C’est sûr… Ce sont des hommes politiques qui, pour l’instant, donnent le sentiment d’être au-dessus de la mêlée. Ils ne participent que très peu aux querelles politiciennes qui nourrissent la défiance des jeunes – et des autres – envers la classe politique. Après, ils ne bénéficient à mon avis que d’un bref avantage sur les autres. Autrement dit, je ne pense pas qu’il y ait une adhésion de la jeunesse à leurs idées.

Pourtant, toujours selon notre sondage, une majorité de jeunes pense que l’on peut réformer la France. Or, quelqu’un comme Emmanuel Macron, que vous combattez sur la loi Travail, incarne ce réformisme. N’avez-vous pas l’impression d’être en décalage ?
Pas du tout : il n’y a pas de contradiction entre l’envie de réformes, surtout dans un monde qui change, et la mobilisation contre la loi Travail. Il n’y a pas, dans la jeunesse, de débat entre la réforme et le statu quo. En revanche, en l’espèce, nous sommes face à un projet de loi qui ne reprend pas les propositions de la jeunesse et qui va même à l’encontre de ses intérêts. C’est l’exemple même de la mauvaise réforme.

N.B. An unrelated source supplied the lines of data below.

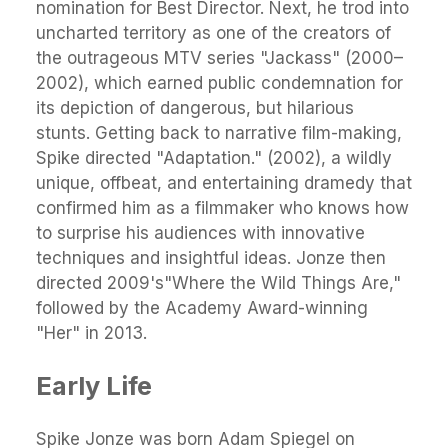
nomination for Best Director. Next, he trod into
uncharted territory as one of the creators of
the outrageous MTV series "Jackass" (2000–
2002), which earned public condemnation for
its depiction of dangerous, but hilarious
stunts. Getting back to narrative film-making,
Spike directed "Adaptation." (2002), a wildly
unique, offbeat, and entertaining dramedy that
confirmed him as a filmmaker who knows how
to surprise his audiences with innovative
techniques and insightful ideas. Jonze then
directed 2009's"Where the Wild Things Are,"
followed by the Academy Award-winning
"Her" in 2013.
Early Life
Spike Jonze was born Adam Spiegel on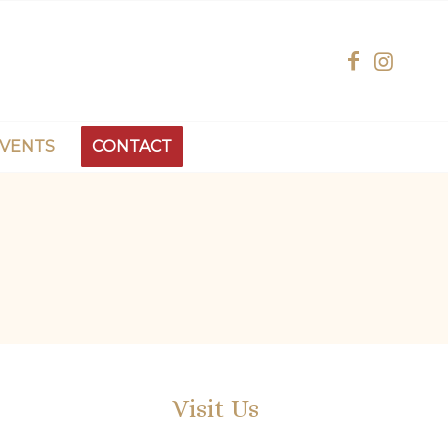
EVENTS
CONTACT
Visit Us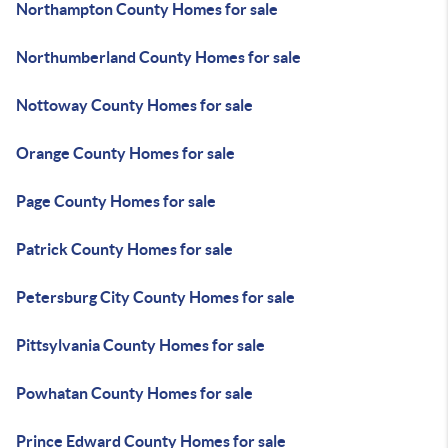
Northampton County Homes for sale
Northumberland County Homes for sale
Nottoway County Homes for sale
Orange County Homes for sale
Page County Homes for sale
Patrick County Homes for sale
Petersburg City County Homes for sale
Pittsylvania County Homes for sale
Powhatan County Homes for sale
Prince Edward County Homes for sale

Autre enseignement de notre sondage, le mouvement Nuit Debout est très populaire chez les jeunes. Quel regard portez-vous sur cette mobilisation ?
C’est une très bonne chose que la jeunesse veuille se réapproprier la chose publique et le débat politique. Nous ne pouvons que soutenir cette démarche d’engagement, cette volonté de faire de la politique, mais autrement.

Ce mouvement ne vous renvoie-t-il pas le message d’une mobilisation citoyenne qui peut se passer des syndicats, y compris étudiants ?
D’une certaine manière oui, mais j’ai envie de dire que c’est une bonne chose. Effectivement, l’objectif politique - au sens noble du terme - de Nuit Debout dépasse la contestation à la loi Travail. Il s’agit de questionner notre démocratie, imaginer une nouvelle Constitution pour le pays, etc. Mais je pense qu’il ne faut pas tout mélanger. Nous, notre mission est d’occuper le terrain de la mobilisation sociale et de faire entendre nos revendications sur des projets précis. Chaque organisation a son rôle. Je ne crois pas que les jeunes attendent que ce soit l’Unef qui organise Nuit Debout, mais, en même temps, je n’ai pas l’impression que nous soyons mis de côté dans la contestation actuelle. Bien au contraire, vu l’ampleur de la mobilisation au fil des semaines.

Toujours selon nos chiffres, une majorité de jeunes estime qu’un nouveau "Mai-68" est possible en France à court terme. Qu’est-ce que cela vous inspire?
Je l’interprète comme un élan d’optimisme. C’est le signe d’une jeunesse qui veut s’engager pour que la société soit davantage à son image. Je ne sais pas si, aujourd’hui, les conditions d’un "Mai-68" sont réunies, mais je retiens la symbolique du changement, un sentiment fortement partagé par la jeunesse française.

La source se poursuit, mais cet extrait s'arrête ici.